REVIEWS FIQ 2011 - PARTE 2


Continuando a incrível missão de comentar minhas impressões sobre todos os quadrinhos que adquiri no FIQ, segue duas obras de uma galera muito gente boa do Rio de Janeiro. A partir dessa edição começarei a dar selos (uma maneira simples de se visualizar a resenha, além dos meus comentários). Funcionará assim:

SELO 90's: belo de se ver, conteúdo descartável
SELO 80's: divertido, marcante e com um visual agradável aos olhos, sem precisar ser profundo
SELO 70's: grande texto, arte conceitual, mas visionária
SELO 60's: ainda em seu embrião com muito a melhorar, mas com algum potencial

Os selos acima sempre estarão ao final do texto indicando como esse quadrinho foi interpretado. Algumas obras, no entanto, podem apresentar também os seguintes selos especiais:

SELOS ESPECIAIS
SELO MILLER: inteligente e bem narrado, mas de futuro duvidoso...
SELO MOORE: rico em informações com frases e ideias afiadas, mas pendendo à aparente loucura
SELO MILLAR: diversão e ação à toda prova, blockbuster na certa, mas com grande chance de ser somente pop
SELO EISNER: obras-primas. Indiscutível.

COMIC COW de Denis Mello

Inicialmente Denis Mello imaginou sua Comic Cow como forma de participar do evento Cow Parade, assim, ele fez uma vaquinha ornada por uma história em quadrinhos - onde a própria vaquinha havia ganhado superpoderes após um meteoro atingir seu pasto, matando suas amigas. Sendo bem sucedido nesse intento, Mello pegou a história DA vaca NA vaca e colocou NO papel, daí nascendo o impresso COMIC COW, onde a mesma história pode ser apreciada pelo passar das páginas.
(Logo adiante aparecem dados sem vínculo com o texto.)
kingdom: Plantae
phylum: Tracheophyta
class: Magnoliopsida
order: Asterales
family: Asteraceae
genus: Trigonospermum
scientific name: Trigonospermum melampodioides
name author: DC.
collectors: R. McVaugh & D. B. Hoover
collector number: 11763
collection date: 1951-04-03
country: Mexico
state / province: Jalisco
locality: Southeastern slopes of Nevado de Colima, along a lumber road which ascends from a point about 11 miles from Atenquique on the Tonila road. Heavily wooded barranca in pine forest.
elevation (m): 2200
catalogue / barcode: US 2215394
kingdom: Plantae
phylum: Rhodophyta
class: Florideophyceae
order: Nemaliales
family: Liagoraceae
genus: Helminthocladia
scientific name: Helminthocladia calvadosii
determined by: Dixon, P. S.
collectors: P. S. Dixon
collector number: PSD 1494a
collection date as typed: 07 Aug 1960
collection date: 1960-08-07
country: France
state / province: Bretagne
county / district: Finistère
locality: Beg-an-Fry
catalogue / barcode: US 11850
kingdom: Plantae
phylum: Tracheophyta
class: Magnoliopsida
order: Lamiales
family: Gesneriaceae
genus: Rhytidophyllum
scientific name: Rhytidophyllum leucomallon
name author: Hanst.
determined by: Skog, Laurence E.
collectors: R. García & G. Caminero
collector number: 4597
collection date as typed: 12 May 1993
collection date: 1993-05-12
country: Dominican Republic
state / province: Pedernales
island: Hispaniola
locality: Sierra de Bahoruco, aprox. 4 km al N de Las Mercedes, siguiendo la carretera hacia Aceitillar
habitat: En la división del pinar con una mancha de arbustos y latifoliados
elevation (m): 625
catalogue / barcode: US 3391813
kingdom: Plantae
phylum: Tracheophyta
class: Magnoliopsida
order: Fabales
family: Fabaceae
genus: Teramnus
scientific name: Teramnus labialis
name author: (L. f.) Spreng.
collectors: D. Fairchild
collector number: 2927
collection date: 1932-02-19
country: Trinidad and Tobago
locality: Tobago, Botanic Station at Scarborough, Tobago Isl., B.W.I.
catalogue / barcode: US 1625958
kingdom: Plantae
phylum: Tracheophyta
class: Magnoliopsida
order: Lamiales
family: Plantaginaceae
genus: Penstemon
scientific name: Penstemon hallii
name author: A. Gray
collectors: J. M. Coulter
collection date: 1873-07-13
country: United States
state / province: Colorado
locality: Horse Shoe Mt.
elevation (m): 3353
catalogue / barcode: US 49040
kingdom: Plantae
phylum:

Infelizmente, aí se encontra o grande erro. Por simplesmente ter "colocado" o trabalho para o Cow Parade e transformado em páginas, você sente um roteiro descartável, onde os personagens e as situações são tão apressadas que não há momento para se familiarizar ou mesmo simpatizar com a Vaquinha. Uma pena, pois Denis Mello possui um desenho cartum bem estilizado, com artes bacanas e uma composição atraente, fora o fato que há um incrível potencial cômico na situação (vide o caso de Lene Chaves durante o Manicomics) que não foi corretamente aproveitado. A Supervaca funcionava melhor quando era uma arte plástica, enfeitando sua musa numa exposição. Nas palavras de Yoda: "Pensar em adaptação, você deve".

SELO 90's

COLETÂNEA 23,5 de Daniel Bicho, Giba, Igor Chaves Jeanne Göpfert, Lucas Santoro, Luisa Pires, Marília Bruno e Renato da Matta

Coletâneas sempre são complicadas, principalmente quando surgem no ambiente independente, pois correm o risco de cada um fazer do seu jeito e a coisa toda parecer uma loucura só, sem identidade alguma e que causam uma grande estranheza pela "liberdade criativa". 23,5 não sofre esse problema, com todas os autores tendo a liberdade necessária para produzir o que querem dentro de uma temática que é comum ao ambiente proposto ali. Com uma capa inspirada, um design profissional e um acabamento de primeira (em folha amarela, vejam só) a impressão que se tem é de uma HQ bancada por editora, com trabalho e tratamento especial. Impressionante logo nas primeiras páginas descobrir que não é nada disso.

Sem a necessidade de ter de fazer uma resenha pra cada história, acho que merecem destaque os trabalhos Psycholic (de Marilia Bruno), Tim Punk (de Giba) e Bull Black Nova (de Igor Chaves), os dois últimos por suas histórias diretas e concisas e uma arte competente e o primeiro por seus interessantes experimentalismos que ajudam a dar um tom ao mesmo tempo cômico e único pro quadrinho. Os outros trabalhos, por sua vez, são de uma qualidade puramente artística e devo confessar que um tanto incompreensivas ao primeiro olhar. Em meio a essas destaco Tirinhas (de Luísa Pontes) que mereciam um acabamento fora dos papeis em bloco: uma pintura em cores em uma galeria de arte caberia bem ao caso.